On a happier note I saw a Kingfisher fly past as Alan and I parted company at the bridge. At least some of these little dazzlers survived the big freeze. I retraced my steps to try again (and fail) to see the Sedge in the marsh and on the way noted the second Cuckoo of the morning calling from somewhere in the East or West Scrub, I don't think it would be the same bird as earlier, it's a fair way from the Sunken Marsh.

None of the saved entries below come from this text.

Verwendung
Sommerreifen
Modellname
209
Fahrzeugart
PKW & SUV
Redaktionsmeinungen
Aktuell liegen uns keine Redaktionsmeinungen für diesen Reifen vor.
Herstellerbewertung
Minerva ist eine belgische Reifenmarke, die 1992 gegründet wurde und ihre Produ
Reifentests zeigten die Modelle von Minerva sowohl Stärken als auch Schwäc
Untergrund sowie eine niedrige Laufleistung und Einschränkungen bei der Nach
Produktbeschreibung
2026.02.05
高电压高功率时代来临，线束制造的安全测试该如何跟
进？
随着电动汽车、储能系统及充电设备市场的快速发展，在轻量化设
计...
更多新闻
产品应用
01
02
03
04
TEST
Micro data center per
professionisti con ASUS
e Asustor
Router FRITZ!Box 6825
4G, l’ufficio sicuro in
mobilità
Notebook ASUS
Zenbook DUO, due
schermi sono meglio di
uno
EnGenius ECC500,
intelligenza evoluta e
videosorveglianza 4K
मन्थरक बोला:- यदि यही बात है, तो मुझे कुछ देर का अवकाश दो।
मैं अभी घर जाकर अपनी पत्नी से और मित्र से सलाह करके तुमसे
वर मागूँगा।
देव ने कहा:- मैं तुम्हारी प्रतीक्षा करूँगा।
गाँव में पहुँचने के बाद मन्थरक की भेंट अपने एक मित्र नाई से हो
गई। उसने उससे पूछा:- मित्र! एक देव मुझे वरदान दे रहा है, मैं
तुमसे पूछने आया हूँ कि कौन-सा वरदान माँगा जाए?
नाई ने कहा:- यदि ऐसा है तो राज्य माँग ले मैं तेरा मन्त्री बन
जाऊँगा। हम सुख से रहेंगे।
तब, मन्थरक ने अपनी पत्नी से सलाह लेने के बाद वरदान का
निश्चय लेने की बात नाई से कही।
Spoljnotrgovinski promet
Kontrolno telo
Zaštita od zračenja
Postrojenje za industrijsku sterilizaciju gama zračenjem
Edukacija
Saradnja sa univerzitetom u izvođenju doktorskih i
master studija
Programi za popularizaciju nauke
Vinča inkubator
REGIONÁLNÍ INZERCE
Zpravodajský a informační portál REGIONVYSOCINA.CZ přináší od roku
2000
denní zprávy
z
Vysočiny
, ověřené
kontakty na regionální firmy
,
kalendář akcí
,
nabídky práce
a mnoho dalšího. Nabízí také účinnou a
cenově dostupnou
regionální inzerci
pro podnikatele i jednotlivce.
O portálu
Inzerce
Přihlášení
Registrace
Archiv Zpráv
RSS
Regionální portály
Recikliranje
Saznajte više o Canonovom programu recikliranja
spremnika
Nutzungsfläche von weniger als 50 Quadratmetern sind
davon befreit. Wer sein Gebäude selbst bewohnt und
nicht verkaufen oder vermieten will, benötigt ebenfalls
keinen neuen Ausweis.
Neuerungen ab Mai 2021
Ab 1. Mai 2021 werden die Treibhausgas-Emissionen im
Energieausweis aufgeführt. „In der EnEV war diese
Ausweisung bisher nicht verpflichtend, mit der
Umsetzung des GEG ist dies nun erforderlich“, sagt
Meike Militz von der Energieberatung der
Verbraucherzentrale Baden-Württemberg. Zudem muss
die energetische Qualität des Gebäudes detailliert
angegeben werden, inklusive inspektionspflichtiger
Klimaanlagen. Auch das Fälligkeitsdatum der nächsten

Only three species of Butterfly seen this morning Peacock, Comma and two Brimstones, the second of which I managed to get a half decent shot of below.
I paid a final visit to the small riverside wood and found this large colourful specimen below growing in a sheltered spot among the old reed beds, I think it's Marsh Marigold. Hopefully somebody will correct me if i'm wrong.
Finally I noticed a few of these little Bees in the area, they were very small and first of all I thought they had bright yellow legs, but I think this is probably pollen because they also had traces of yellow on their forelegs and the front of their heads, my guess is that they've been on the Marsh Marigolds!